Students and teachers alike had a voice in the design charettes for the upper school, even playing our planning game together. Students, noting that they would no longer walk outdoors between most classes, suggested the upper school needed additional outdoor space, feedback that inspired the design team to add an outdoor terrace on the third floor.
In addition to classrooms, we designed open, flexible spaces for collaboration to facilitate today’s style of instruction, group projects, and informal interaction. The new school building features a variety of educational environments—traditional classrooms, open and closed collaboration areas, and social spaces—equipped with dynamic lighting and ergonomic, adaptable furniture.

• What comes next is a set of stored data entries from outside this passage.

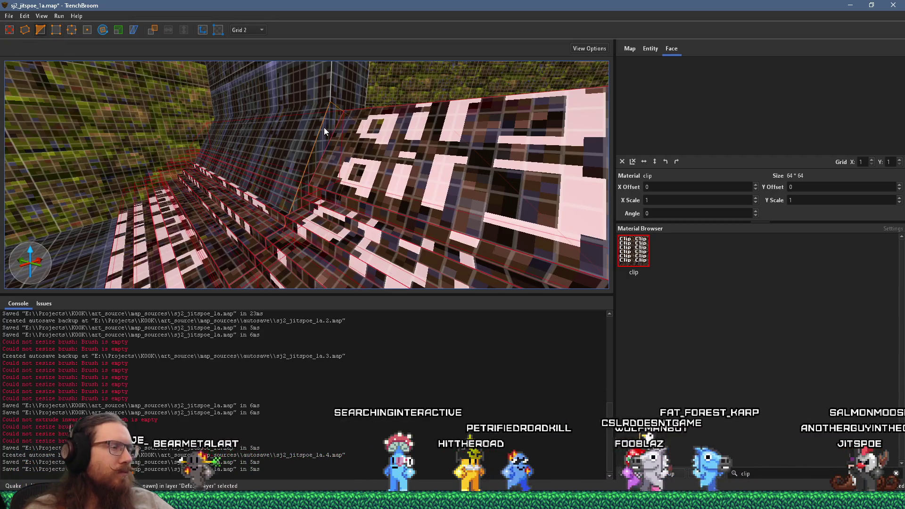
click(325, 128)
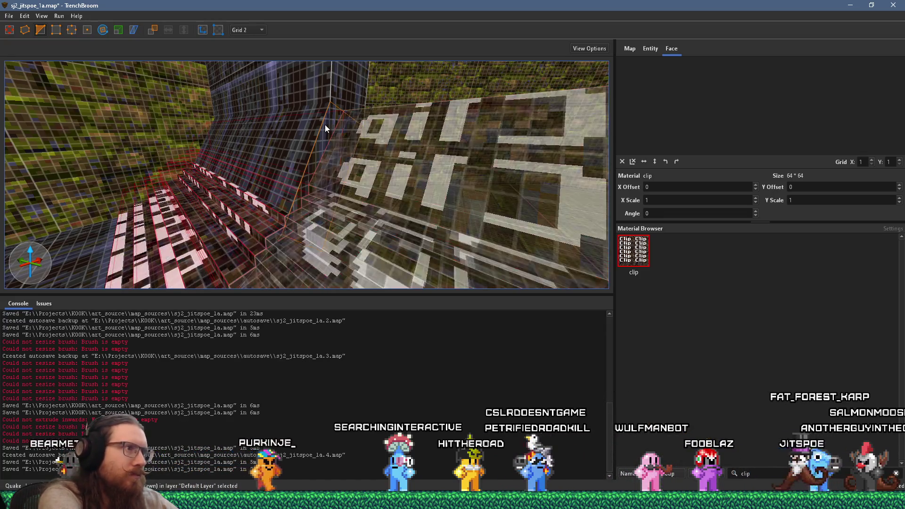
scroll(318, 146, down, 5)
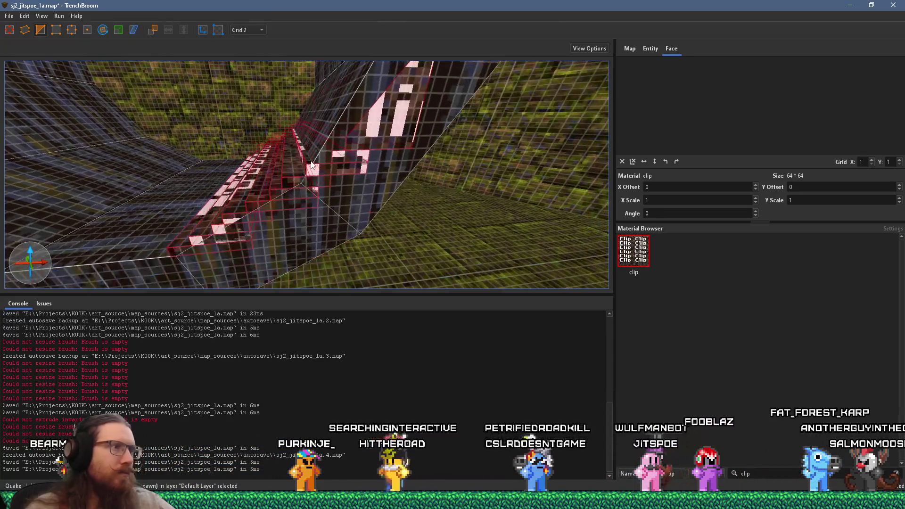
key(Return)
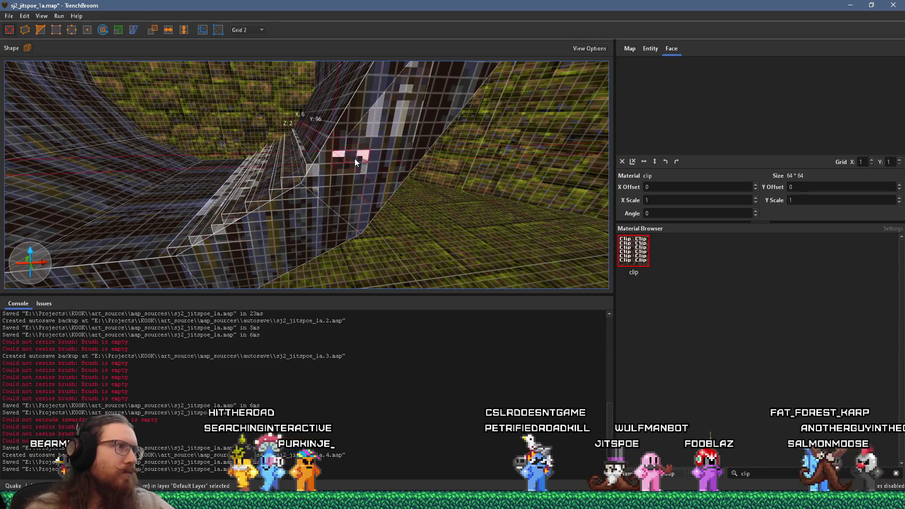
key(Delete)
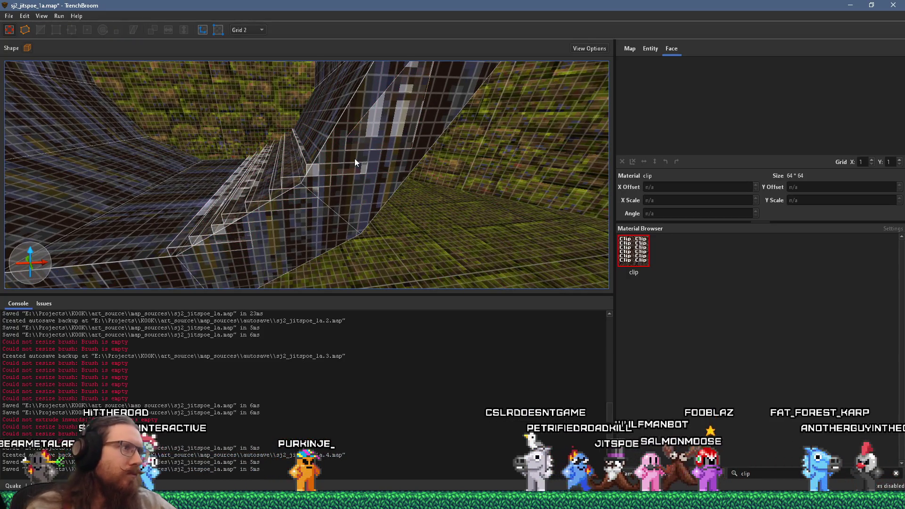
click(349, 169)
key(Delete)
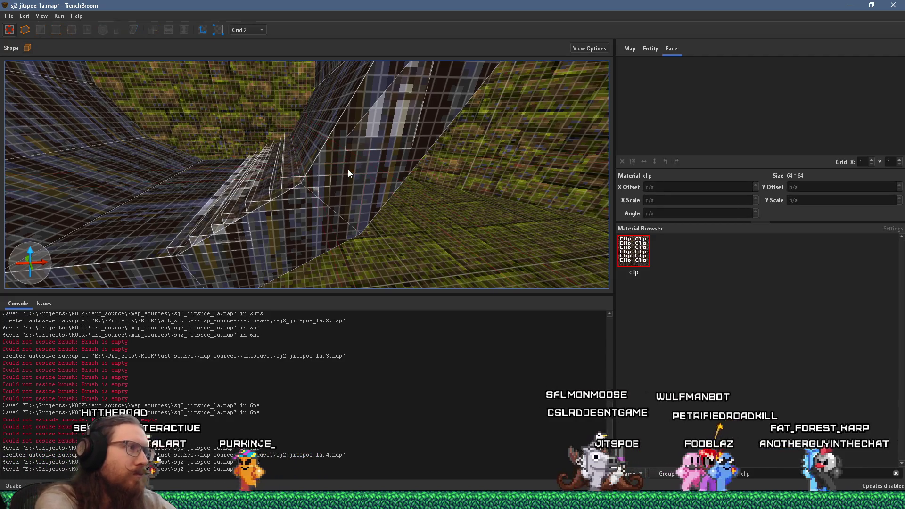
click(294, 180)
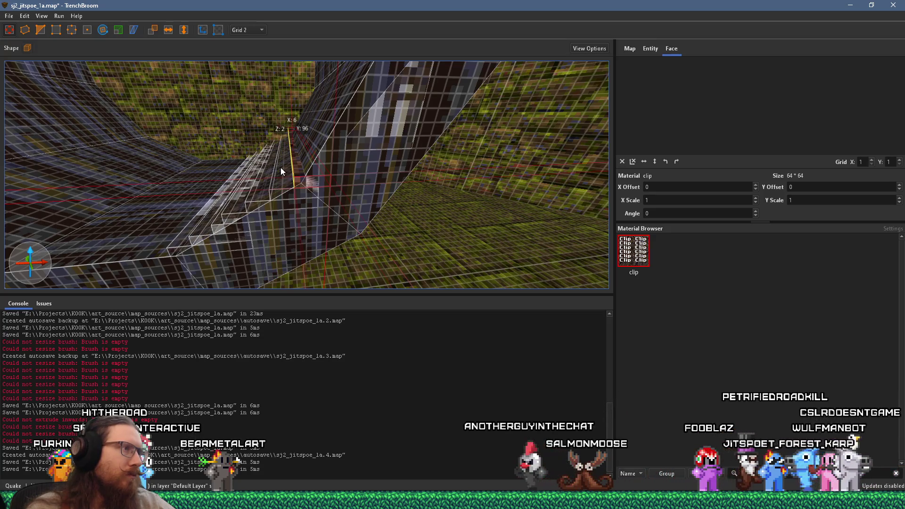
shift+click(307, 170)
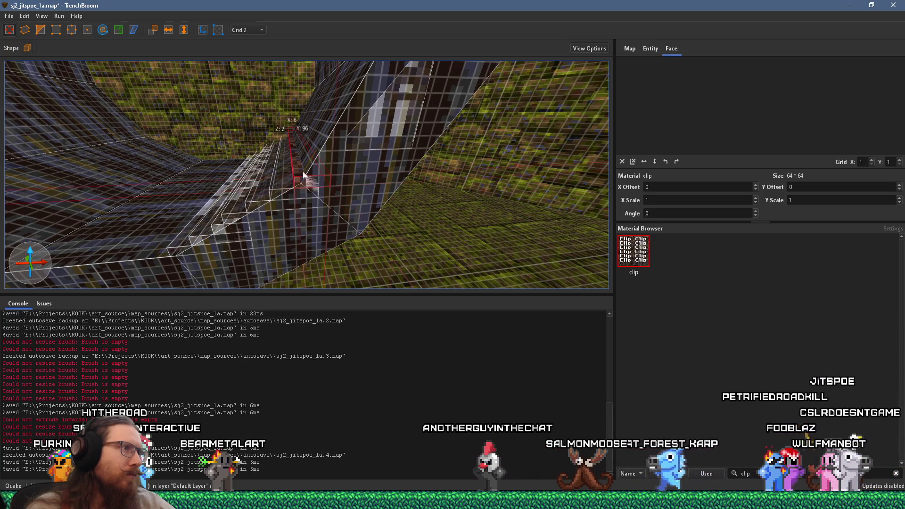
Step: Select the long ledge clip brush and orbit around to inspect it
click(373, 136)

Stewardship of the land is a Quaker value. Sandy Spring Friends School had already committed itself to renewables with a large solar array adjacent to the campus to offset campus energy use. They were already on the road to a sustainable, net zero campus. We engineered the upper school’s systems to connect to the solar array. We designed the school with systems that provide for human comfort efficiently including a geothermal well field for heat exchange and a variable refrigerant flow system. We located the dedicated outdoor air units for ventilation on discrete stair towers to leave the rest of the roof free and open for a future solar array. Using mineral wool and fluid applied air barrier (analogous to a sweater and skin for the building, respectively) as insulation, we gave the Pen Y Bryn Upper School a tight envelope (minimizing air leaks), which allows building occupants more control over their comfort while increasing energy efficiency.
While this pioneering WELL design effort was initially made possible by a client with ambitious goals for its new high school building, the fundamental lessons of Sandy Spring Friends School Pen Y Bryn Upper School are not unique. We can promote student wellness and human resiliency, low carbon, and long life with designs that are simple, elegant, and make use of natural and resilient materials while connecting to organizational culture and values. Sandy Spring shows that design for wellness is well within our reach.